- PROBLEM DETAILS: Note each line in the data below that holds "middle", and copy it.

- EXTRACTED RECORDS:

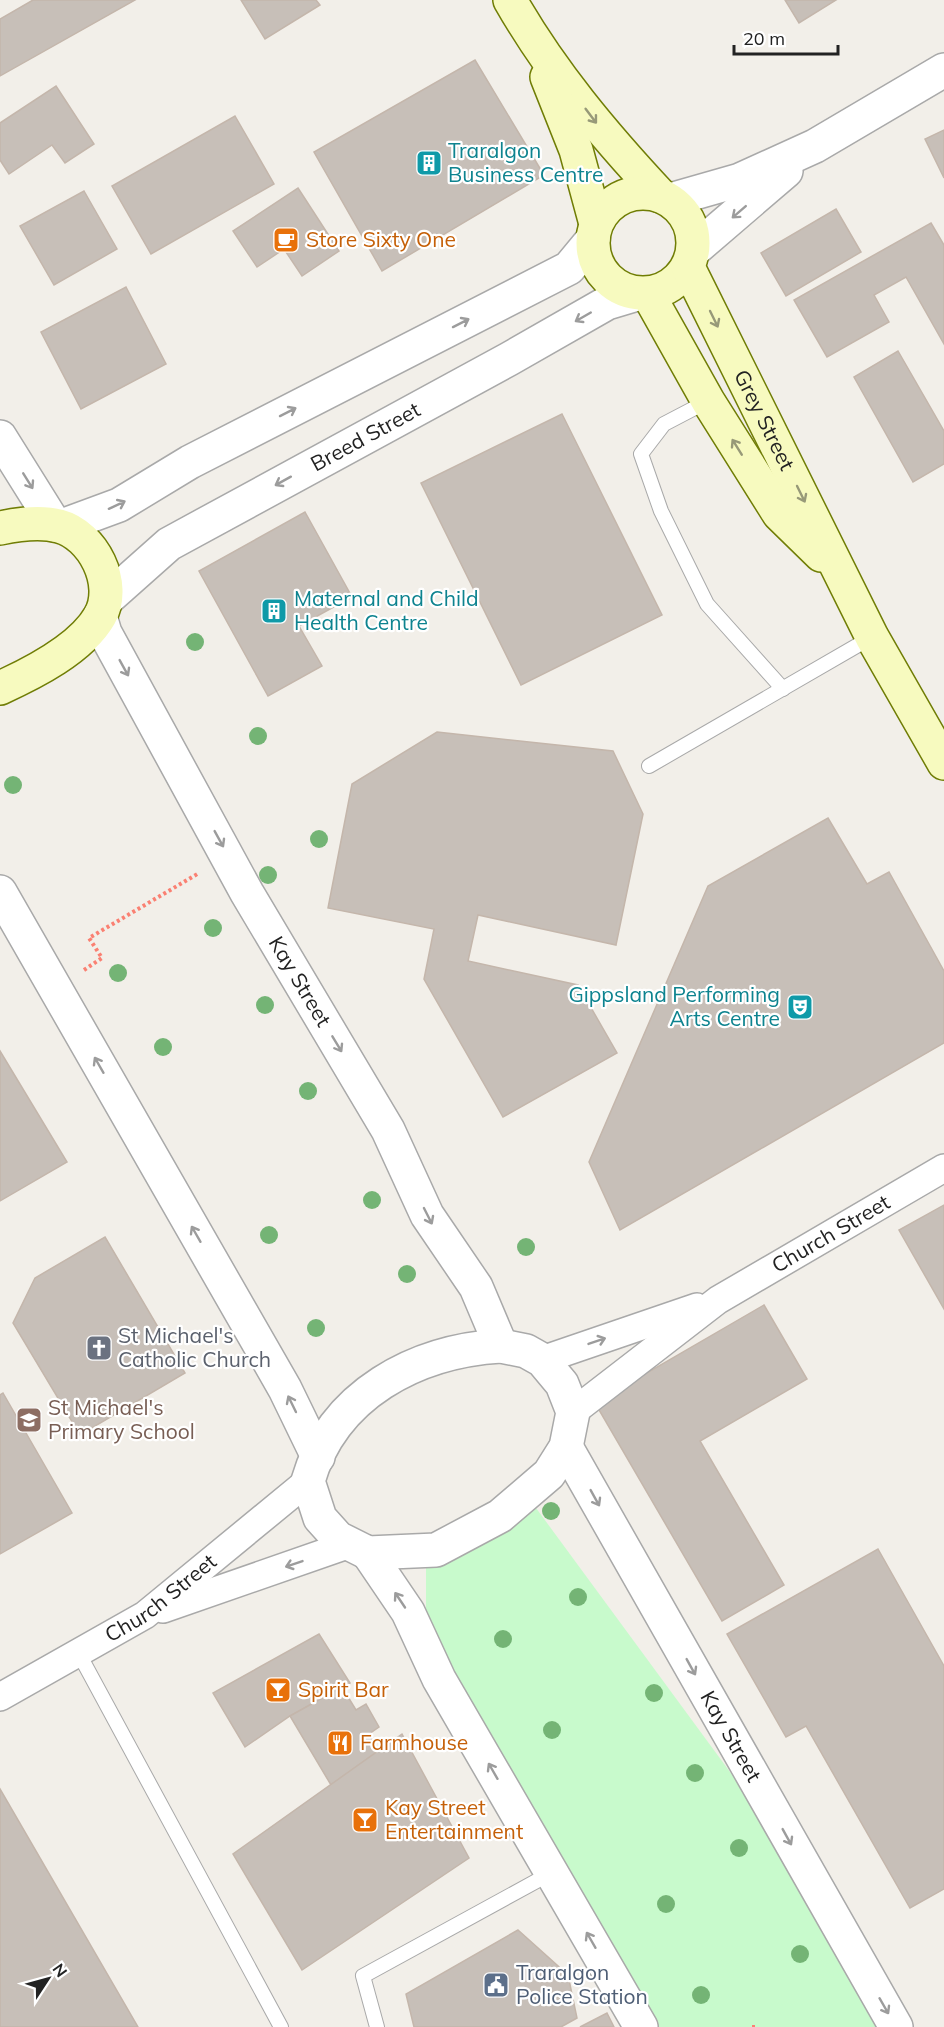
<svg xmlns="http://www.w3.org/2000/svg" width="944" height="2027" viewBox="0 0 944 2027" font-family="Mulish,sans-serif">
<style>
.park{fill:#c8facc}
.building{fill:#c7bfb8;stroke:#c4b6ab;stroke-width:1.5}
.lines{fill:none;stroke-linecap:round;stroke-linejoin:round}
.service-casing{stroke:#a9a9a9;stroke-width:16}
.minor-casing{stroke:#a9a9a9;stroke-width:30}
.tertiary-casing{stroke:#a9a9a9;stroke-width:36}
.secondary-casing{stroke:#707d05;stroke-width:36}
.path{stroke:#fa8072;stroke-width:4;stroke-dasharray:3 3;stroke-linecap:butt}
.service{stroke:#fff;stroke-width:14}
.minor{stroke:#fff;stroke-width:27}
.tertiary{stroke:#fff;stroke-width:33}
.secondary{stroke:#f7fabf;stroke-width:33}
.tree{fill:#74b475}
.oneway{stroke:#979978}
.oneway2{stroke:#9c9c9c}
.labels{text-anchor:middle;stroke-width:4.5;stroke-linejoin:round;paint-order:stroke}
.culture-label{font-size:21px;fill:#0d838f;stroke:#fff;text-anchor:start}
.food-label{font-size:21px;fill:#c56008;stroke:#fff;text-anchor:start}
.street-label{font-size:21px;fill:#222;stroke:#fff}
.worship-label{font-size:21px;fill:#5b616d;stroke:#fff;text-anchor:start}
.education-label{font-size:21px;fill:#785e54;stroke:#fff;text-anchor:start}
.service-label{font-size:21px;fill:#4e5e75;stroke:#fff;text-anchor:start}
</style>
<rect width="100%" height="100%" fill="#f2efe9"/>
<polygon class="park" points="525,1493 816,1889 895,2027 641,2027 426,1651 426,1554"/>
<g class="building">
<polygon points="33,0 135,0 0,76 0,19"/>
<polygon points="241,0 316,0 320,5 265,39"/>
<polygon points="785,0 836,0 799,23"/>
<polygon points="475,60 544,175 382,271 314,152"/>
<polygon points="56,86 94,144 65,163 52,145 9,174 0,160 0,123"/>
<polygon points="235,116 274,184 151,254 112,186"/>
<polygon points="944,130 944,178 925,139"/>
<polygon points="298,188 339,251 302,276 284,249 257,267 233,231"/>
<polygon points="84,191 117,249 54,285 20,226"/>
<polygon points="836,209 861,252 786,296 761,253"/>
<polygon points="931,223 944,245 944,344 906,277 874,295 889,322 827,357 794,300"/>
<polygon points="126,287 166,364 81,409 41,332"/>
<polygon points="898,351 944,431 944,464 913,482 854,377"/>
<polygon points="562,414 662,615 521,685 421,483"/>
<polygon points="305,512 352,597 299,626 322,666 268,696 199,571"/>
<polygon points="437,732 613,751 643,814 616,945 478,915 468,961 578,985 617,1053 503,1117 424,979 434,929 328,908 352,784"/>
<polygon points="828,818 867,884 889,872 944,971 944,1043 620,1230 589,1162 708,886"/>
<polygon points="0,1051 67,1162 0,1201"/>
<polygon points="944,1205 944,1309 899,1230"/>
<polygon points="105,1237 185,1373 80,1435 13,1323 35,1278"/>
<polygon points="764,1305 807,1379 700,1441 784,1585 722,1621 595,1403"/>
<polygon points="3,1393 72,1513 0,1554 0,1395"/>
<polygon points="878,1549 944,1666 944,1889 910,1908 806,1726 786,1737 727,1634"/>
<polygon points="319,1634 350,1683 290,1716 245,1747 213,1693"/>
<polygon points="342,1687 356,1710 366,1704 379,1727 369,1734 378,1751 331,1785 290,1716"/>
<polygon points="402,1734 469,1858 302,1970 233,1854"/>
<polygon points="0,1789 138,2027 0,2027"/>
<polygon points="518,1930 568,1975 577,2018 561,2027 414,2027 406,1994"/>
<polygon points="607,2013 614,2027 580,2027"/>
</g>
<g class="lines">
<g class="service-casing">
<g id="service">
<polyline points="708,401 664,424 641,454 661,511 707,604 783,689"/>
<polyline points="649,766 872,637"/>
<polyline points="78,1652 281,2027"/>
<polyline points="377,2027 363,1976 553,1872"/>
</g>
</g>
<g class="minor-casing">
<g id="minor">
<polyline points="542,1360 697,1307"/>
<path id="s1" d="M573 1412 718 1300 944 1168"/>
<polyline points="163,1609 350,1544"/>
<path id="s2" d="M0 1697 145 1615 308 1481"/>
</g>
</g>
<g class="tertiary-casing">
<g id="tertiary">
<polyline points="670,200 740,180 815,146 944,70"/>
<polyline points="694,250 786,171"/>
<polyline points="0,437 55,525"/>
<polyline points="62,526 119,505 190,462 569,268 593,239"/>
<path id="s3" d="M106 600 169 544 509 359 607 303 637 294"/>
<path id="s4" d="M100 616 105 633 247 893 388 1130 427 1215 476 1287 501 1346"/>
<polyline points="0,892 285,1389 318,1457"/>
<path d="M501 1346 526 1351 542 1360 562 1384 573 1412 566 1447 549 1474 500 1516 436 1550 368 1553 338 1538 320 1518 308 1481C333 1394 416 1351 501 1346Z"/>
<path id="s5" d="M566 1447 896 2027"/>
<polyline points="368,1553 408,1612 439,1679 641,2027"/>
</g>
</g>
<g class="secondary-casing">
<g id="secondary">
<path d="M510 0C551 72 604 135 661 196"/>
<polyline points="547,77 576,150 596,224"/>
<circle cx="643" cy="243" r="50"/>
<path id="s6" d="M688 267 872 637 944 763"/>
<polyline points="648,294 708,401 779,514 821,555"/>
<path d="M0 528C19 524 40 521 59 526 93 535 118 584 100 616 81 649 33 673 0 688"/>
</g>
</g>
<g class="path">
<polyline points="84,970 102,958 89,938 199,873"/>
<polyline points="752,2027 758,2027"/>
</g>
<use href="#service" class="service"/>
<use href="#minor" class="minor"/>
<use href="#tertiary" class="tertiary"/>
<use href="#secondary" class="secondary"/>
</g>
<g class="tree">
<circle cx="195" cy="642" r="9"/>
<circle cx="258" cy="736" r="9"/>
<circle cx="13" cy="785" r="9"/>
<circle cx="319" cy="839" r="9"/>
<circle cx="268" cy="875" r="9"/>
<circle cx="213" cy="928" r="9"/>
<circle cx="118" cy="973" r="9"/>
<circle cx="265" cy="1005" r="9"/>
<circle cx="163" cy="1047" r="9"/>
<circle cx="308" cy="1091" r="9"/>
<circle cx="372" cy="1200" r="9"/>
<circle cx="269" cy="1235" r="9"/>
<circle cx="526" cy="1247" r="9"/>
<circle cx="407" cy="1274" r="9"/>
<circle cx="316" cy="1328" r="9"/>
<circle cx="551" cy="1511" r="9"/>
<circle cx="578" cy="1597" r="9"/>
<circle cx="503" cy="1639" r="9"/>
<circle cx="654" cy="1693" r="9"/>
<circle cx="552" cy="1730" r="9"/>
<circle cx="695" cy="1773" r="9"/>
<circle cx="739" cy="1848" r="9"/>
<circle cx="666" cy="1904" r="9"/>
<circle cx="800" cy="1954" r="9"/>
<circle cx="701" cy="1995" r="9"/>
</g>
<defs><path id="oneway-shaft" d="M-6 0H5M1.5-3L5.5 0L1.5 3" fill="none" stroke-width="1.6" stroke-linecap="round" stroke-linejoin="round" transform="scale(1.5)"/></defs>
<g class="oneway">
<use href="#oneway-shaft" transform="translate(591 116) rotate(53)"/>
<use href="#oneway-shaft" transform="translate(714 319) rotate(64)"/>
<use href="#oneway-shaft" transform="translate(737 447) rotate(-122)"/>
<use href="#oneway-shaft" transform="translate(801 494) rotate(64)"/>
</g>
<g class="oneway2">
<use href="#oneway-shaft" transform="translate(739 212) rotate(139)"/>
<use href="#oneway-shaft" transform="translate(583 317) rotate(150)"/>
<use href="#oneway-shaft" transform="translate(461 323) rotate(-27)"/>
<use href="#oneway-shaft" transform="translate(288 412) rotate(-27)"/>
<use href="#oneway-shaft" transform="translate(28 481) rotate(58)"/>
<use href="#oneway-shaft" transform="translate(283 481) rotate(151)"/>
<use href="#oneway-shaft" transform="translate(117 505) rotate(-25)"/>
<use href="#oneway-shaft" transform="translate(124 668) rotate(61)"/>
<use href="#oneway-shaft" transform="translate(219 839) rotate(61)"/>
<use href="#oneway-shaft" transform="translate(337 1044) rotate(59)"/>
<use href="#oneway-shaft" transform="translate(99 1065) rotate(-120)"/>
<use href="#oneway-shaft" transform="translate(428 1216) rotate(63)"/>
<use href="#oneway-shaft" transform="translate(196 1234) rotate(-120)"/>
<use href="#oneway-shaft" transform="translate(597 1341) rotate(-19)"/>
<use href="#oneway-shaft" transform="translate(292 1404) rotate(-116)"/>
<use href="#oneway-shaft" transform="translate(595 1498) rotate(61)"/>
<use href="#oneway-shaft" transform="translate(294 1564) rotate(161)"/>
<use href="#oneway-shaft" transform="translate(400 1600) rotate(-124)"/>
<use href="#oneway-shaft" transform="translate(691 1667) rotate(61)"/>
<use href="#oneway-shaft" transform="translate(493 1771) rotate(-120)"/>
<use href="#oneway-shaft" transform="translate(787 1837) rotate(61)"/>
<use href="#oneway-shaft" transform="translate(591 1940) rotate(-120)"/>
<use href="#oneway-shaft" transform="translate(884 2006) rotate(60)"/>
</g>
<defs>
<g id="building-square" transform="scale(1.35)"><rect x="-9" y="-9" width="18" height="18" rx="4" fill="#0f9aa8" stroke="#fff"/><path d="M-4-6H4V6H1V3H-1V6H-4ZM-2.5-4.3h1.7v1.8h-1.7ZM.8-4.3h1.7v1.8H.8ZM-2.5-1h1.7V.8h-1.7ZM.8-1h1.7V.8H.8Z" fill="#fff"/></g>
<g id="cafe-square" transform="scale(1.35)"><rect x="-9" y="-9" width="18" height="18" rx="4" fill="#e8710a" stroke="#fff"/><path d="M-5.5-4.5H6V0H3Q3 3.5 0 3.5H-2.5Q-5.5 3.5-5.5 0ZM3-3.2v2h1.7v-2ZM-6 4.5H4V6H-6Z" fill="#fff"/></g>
<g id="theatre-square" transform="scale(1.35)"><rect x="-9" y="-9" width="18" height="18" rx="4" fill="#0f9aa8" stroke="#fff"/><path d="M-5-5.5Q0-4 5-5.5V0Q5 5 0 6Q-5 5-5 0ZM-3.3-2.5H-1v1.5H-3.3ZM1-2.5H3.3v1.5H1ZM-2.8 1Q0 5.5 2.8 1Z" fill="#fff"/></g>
<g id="church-square" transform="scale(1.35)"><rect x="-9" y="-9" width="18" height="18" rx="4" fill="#6b7280" stroke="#fff"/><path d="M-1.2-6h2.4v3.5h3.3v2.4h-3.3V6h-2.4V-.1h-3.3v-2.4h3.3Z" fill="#fff"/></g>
<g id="school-square" transform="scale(1.35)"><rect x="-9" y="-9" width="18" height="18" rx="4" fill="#8d6e63" stroke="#fff"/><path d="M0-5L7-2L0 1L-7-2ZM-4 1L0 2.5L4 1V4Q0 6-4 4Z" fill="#fff"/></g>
<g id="bar-square" transform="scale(1.35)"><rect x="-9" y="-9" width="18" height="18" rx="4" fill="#e8710a" stroke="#fff"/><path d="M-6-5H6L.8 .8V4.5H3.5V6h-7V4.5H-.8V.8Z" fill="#fff"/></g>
<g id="restaurant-square" transform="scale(1.35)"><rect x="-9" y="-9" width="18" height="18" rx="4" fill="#e8710a" stroke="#fff"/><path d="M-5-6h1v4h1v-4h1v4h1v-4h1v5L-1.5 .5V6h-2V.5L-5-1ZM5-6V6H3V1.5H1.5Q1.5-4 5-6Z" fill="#fff"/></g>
<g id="civic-square" transform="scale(1.35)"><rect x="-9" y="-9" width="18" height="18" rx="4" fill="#5c6f8a" stroke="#fff"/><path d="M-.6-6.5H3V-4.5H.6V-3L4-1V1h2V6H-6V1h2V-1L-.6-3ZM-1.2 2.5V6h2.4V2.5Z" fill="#fff"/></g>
</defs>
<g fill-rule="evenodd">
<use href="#building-square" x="429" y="163"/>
<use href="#cafe-square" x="286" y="240"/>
<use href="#building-square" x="274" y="611"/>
<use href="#theatre-square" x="800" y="1007"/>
<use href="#church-square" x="99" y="1348"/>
<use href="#school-square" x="29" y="1420"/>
<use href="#bar-square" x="278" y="1690"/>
<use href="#restaurant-square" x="340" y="1743"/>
<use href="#bar-square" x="365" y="1820"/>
<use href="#civic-square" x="496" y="1985"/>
</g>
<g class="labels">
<g class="culture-label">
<text x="448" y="158">Traralgon<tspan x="448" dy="24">Business Centre</tspan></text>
<text x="294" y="606">Maternal and Child<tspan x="294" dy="24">Health Centre</tspan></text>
<text x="780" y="1002" text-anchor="end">Gippsland Performing<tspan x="780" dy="24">Arts Centre</tspan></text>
</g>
<g class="food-label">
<text x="306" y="247">Store Sixty One</text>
<text x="298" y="1697">Spirit Bar</text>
<text x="360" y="1750">Farmhouse</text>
<text x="385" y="1815">Kay Street<tspan x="385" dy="24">Entertainment</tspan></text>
</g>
<g class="street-label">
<text dy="7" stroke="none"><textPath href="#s6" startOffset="171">Grey Street</textPath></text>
<text dy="7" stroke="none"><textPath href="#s3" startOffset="308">Breed Street</textPath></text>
<text dy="7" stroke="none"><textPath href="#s4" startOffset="417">Kay Street</textPath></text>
<text dy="7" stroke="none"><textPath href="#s1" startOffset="314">Church Street</textPath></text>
<text dy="7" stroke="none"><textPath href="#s2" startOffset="189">Church Street</textPath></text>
<text dy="7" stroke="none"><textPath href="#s5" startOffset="333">Kay Street</textPath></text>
</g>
<g class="worship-label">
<text x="118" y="1343">St Michael's<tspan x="118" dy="24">Catholic Church</tspan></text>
</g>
<g class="education-label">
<text x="48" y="1415">St Michael's<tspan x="48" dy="24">Primary School</tspan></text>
</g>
<g class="service-label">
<text x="516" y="1980">Traralgon<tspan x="516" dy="24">Police Station</tspan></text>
</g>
</g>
<g transform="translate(48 1979) rotate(54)" stroke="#ffffff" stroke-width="4.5" paint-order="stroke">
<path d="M0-4.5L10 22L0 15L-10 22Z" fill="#222222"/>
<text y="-9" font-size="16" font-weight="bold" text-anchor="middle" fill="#222222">N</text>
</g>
<path d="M734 45v9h104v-9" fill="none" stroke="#222222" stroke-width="3"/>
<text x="743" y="45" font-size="18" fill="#222222" stroke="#ffffff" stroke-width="4.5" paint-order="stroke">20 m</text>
</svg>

- EXERCISE RESULT:
.labels{text-anchor:middle;stroke-width:4.5;stroke-linejoin:round;paint-order:stroke}
<text y="-9" font-size="16" font-weight="bold" text-anchor="middle" fill="#222222">N</text>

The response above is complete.